Au village de Haegen, le brouillard semblait tenace. On oublie parfois que, plus en hauteur, le soleil règne sans partage. Lorsque mon village est dans le brouillard, je sais que celui de La Hoube est au soleil. Ce village est le plus haut situé de Moselle. Il est à 3 heures de marche du mien.
Je viens de cette région où l’Alsace donne la main à la Lorraine. Il y a entre nous cette magnifique forêt qui s’étend, divine, sur les contreforts des Vosges. J’aime savoir depuis que je suis petite que la Lorraine est proche. Elle est comme une sœur de cœur pour moi. Le parler mosellan des habitants de la Hoube, de Dabo, de Hellert est exactement celui de ma langue maternelle.
Cette Moselle aimée est sœur de cœur de l’Alsace.Elle a vécu comme elle les douleurs de l’histoire, de l’incorporation de force, des enfants tombés sur les champs de bataille, des douleurs ravalés, des énergies repuisées pour aller de l’avant malgré l’adversité.
J’ai enfilé le rucksack et, avec ma soeur, nous avons avancé dans le brouillard : la maison forestière du Schaeferplatz nous est apparue, puis le Billebaum (le hêtre remarquable de 350 ans décapité par une tempête en 1982 et qui affiche une circonférence de près de 5 mètres). Nous avons ensuite cheminé sur le sentier vers le Haberacker. Dans la montée vers le Geisfels, la lumière commençait à se mêler au brouillard en une danse irréelle. Et soudain, arrivées au rocher du Geisfels, à 600 m d’altitude, le soleil était là : à nos pieds s’étendait la mer de nuages, belle comme une immensité de mousse de lait et, devant nous, le Dabo, dressé sur son éperon séculaire.

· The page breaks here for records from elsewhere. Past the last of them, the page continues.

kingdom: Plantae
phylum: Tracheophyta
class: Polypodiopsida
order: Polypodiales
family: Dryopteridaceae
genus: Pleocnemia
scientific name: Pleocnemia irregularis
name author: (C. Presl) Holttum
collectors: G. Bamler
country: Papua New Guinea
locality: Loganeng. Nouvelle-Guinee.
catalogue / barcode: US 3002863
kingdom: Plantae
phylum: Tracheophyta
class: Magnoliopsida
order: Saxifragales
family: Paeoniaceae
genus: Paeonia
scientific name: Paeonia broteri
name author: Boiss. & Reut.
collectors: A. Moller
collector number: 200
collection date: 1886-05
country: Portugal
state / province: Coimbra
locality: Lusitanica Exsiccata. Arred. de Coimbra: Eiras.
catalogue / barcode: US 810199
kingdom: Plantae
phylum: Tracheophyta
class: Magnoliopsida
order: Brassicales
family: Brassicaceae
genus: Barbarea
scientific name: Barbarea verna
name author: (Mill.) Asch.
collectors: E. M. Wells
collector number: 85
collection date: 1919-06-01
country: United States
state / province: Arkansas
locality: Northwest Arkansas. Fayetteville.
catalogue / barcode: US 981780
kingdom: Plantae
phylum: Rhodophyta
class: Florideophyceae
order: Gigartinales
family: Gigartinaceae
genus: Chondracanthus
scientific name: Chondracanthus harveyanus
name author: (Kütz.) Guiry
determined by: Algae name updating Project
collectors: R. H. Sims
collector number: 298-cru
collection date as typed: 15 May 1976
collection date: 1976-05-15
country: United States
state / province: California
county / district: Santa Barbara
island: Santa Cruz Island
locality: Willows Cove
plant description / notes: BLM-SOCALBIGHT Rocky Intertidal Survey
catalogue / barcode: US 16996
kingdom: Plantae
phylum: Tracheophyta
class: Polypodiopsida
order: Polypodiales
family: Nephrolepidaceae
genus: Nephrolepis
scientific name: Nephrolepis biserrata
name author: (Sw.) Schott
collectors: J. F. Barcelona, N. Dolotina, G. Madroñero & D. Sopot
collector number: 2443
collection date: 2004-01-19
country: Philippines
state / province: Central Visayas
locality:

Lorsque je suis dans cette forêt, je vais vers mes racines, vers les miens qui ici furent schlitteurs et bûcherons. Mon grand-père devint maître-bûcheron, Holzhauermeister. Mon père choisit la voie de la sculpture sur bois. Il apportait ses réalisations au menuisier Marius Bentz, qui tenait en même temps une auberge à la Hoube. Il ne reste plus trace de ces êtres et pourtant, lorsque je vais sur ces sentiers, j’entends battre leur cœur, je sens leur haleine.
Et lorsque je m’adosse contre les rochers de grès rose pour laisser mon regard s’envoler par delà la mer de nuages, j’imagine ceux qui m’ont précédée ici, il y a des siècles, et qui, sans le savoir, contribuèrent à me donner vie. Je les imagine en ces lieux, la nuque luisante de sueur, posant leur joue contre le grès, s’asseyant là, sous les frondaisons, pour regarder vers la vallée, pour reprendre le souffle, pour reprendre des forces, en se disant que l’instant est précieux, exactement comme je me le dis en cette fraction de seconde.